Epigenetics, What’s in a Name?

The term “epigenetics” was coined by C. H. Waddington in the 1940s, fusing the word “genetics” with “epigenesis,” the latter indicating the theory by which the adult form develops from the embryo through gradual steps, as opposed to being fully pre-formed in the zygote. Waddington intended to found a discipline to study the genetic control of developmental processes, merging the fields of embryology and genetics (82). More than a decade later, D. L. Nanney defined “epigenetic systems” as “auxiliary mechanisms … involved in determining which specificities [genes] are to be expressed in any particular cell.” Nanney also warned that “[c]ellular memory is not an absolute attribute” and that using inheritance to define epigenetics might undermine the full understanding of the molecular pathways involved, which may also stabilize transcription patterns in nondividing cells (83). With the discovery of inheritable patterns of DNA methylation, the idea that epigenetic traits were inherited as regulatory signals in addition to genetic information quickly took hold, and the definition of epigenetics became “the study of mitotically and/or meiotically heritable changes in gene function that cannot be explained by changes in DNA sequence” (84).

The discovery of the regulatory role of histone posttranslational modifications and their correlation with transcriptional states promoted a looser use of epigenetics, to mean any molecular signature found on chromosomes (especially histone marks) and broadly defined as “the structural adaptation of chromosomal regions so as to register, signal or perpetuate altered activity states” (85). At the same time, a more narrow definition has been proposed as “a stably heritable phenotype resulting from changes in a chromosome without alterations in the DNA sequence” (86).

Here, we intend epigenetics to signify “the inheritance of variation (-genetics) above and beyond (epi-) changes in the DNA sequence.” Rather than altering this basic definition, we prefer to append to it appropriate modifiers. The chromosome-dependent definition given in (86) corresponds to what we call cis epigenetics, as opposed to self-propagating patterns that operate in trans.

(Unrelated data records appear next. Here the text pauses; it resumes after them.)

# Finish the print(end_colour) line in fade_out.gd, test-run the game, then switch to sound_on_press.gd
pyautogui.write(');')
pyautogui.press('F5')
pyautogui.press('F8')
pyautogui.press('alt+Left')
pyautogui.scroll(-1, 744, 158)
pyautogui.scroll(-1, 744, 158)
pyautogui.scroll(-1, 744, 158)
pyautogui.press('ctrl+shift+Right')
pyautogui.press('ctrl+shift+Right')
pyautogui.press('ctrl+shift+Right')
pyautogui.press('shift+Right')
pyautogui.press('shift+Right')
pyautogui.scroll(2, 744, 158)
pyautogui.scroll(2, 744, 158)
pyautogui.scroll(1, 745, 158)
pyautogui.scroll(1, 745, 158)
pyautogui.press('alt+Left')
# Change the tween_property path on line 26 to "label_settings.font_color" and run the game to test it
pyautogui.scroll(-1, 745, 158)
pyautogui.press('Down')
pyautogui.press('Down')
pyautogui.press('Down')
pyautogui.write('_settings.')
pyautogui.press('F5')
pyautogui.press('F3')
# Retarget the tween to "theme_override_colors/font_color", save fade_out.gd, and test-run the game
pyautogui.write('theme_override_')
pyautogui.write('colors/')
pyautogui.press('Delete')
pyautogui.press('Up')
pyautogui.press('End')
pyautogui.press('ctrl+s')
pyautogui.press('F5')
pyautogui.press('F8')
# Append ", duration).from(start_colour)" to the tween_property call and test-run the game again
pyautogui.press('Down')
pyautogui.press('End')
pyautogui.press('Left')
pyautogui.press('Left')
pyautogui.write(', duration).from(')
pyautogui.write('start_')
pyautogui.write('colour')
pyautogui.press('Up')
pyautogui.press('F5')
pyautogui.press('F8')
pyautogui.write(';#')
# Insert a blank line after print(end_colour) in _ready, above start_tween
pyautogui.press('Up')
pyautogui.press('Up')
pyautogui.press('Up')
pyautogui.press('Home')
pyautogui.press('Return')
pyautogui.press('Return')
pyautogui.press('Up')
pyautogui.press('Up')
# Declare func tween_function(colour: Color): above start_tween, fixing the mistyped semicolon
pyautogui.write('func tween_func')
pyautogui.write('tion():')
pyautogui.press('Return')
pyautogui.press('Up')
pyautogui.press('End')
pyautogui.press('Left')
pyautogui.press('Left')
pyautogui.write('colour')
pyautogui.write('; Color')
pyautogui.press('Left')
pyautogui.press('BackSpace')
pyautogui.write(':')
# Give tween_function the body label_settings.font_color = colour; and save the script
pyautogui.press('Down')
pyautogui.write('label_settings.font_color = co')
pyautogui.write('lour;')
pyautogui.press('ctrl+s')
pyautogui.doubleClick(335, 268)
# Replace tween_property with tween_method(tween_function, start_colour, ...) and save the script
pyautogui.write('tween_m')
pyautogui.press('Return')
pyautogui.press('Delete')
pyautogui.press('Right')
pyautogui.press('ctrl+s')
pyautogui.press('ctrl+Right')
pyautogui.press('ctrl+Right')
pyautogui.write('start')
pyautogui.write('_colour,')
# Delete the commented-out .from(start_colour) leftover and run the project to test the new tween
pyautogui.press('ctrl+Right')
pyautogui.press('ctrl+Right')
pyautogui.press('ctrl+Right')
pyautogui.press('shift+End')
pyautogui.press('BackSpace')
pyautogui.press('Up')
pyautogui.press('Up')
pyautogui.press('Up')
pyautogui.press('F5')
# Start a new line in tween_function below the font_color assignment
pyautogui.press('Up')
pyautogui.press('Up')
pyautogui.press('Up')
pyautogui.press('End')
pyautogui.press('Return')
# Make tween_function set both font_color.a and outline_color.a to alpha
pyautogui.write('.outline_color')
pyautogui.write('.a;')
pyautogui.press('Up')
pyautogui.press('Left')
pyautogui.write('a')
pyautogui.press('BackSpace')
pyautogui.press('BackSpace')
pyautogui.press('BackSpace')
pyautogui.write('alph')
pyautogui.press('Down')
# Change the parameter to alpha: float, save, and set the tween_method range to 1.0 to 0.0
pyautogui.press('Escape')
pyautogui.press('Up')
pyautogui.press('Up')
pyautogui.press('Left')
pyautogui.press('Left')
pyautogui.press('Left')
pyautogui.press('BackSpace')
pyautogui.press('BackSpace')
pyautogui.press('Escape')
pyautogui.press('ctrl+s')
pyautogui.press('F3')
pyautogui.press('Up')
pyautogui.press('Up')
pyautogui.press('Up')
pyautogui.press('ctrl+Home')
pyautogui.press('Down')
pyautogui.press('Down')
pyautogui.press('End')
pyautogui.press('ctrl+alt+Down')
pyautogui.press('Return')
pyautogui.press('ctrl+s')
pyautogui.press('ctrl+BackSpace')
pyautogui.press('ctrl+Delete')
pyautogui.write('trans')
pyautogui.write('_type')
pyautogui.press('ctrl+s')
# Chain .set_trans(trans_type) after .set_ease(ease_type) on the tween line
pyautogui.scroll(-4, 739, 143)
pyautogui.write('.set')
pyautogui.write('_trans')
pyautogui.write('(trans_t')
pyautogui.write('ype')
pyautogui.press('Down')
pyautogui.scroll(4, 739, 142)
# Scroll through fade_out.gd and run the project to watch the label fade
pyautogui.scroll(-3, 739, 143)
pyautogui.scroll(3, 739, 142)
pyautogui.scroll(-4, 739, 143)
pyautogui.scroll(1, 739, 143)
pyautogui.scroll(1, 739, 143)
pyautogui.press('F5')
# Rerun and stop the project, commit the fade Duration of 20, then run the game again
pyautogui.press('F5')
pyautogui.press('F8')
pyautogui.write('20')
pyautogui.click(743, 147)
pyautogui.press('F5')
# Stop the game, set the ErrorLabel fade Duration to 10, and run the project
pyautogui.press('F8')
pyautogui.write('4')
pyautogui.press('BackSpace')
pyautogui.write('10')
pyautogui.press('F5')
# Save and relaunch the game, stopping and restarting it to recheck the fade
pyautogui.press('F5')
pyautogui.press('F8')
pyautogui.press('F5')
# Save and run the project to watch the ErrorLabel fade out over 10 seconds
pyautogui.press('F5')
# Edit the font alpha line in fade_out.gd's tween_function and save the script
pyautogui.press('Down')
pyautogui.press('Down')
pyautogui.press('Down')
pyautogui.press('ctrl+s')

We convey the distinction between transgenerational inheritance and cellular memory by referring to meiotic versus mitotic epigenetics, both cases of vertical epigenetics, as opposed to the RNA-mediated horizontal transmission of epigenetic states observed in plants (53).

Self-propagating transcriptional states that are maintained through feedback loops and networks of transcription factors (TFs) (2) are the most common type of trans epigenetic states (Fig. 1A). These are often the system of choice for cellular memory in simple organisms, such as prokaryotes and single-cell eukaryotes. If a TF activates its own transcription (or represses antagonistic networks), it yields an epigenetic state that is self-sustaining after the originating stimulus is removed. After each cell division, inherited TFs resume their trans function on regulatory DNA sequences. Some small RNAs (sRNAs) can also act as trans epigenetic signals (35).

In contrast, cis epigenetic signals are physically associated and inherited along with the chromosome on which they act (Fig. 1B)—for example, as a covalent modification of the DNA itself, such as DNA methylation, or as changes in histones, which constitute the protein backbone of chromatin. Histones can carry information in their primary sequence (histone variants), in posttranslational modifications often present on their N- and C-terminal tails, or in their position (remodeling) relative to the DNA sequence (68). Cis epigenetic information might also be encoded in chromatin through stable association of nonhistone proteins, higher-order chromatin structure, and nuclear localization.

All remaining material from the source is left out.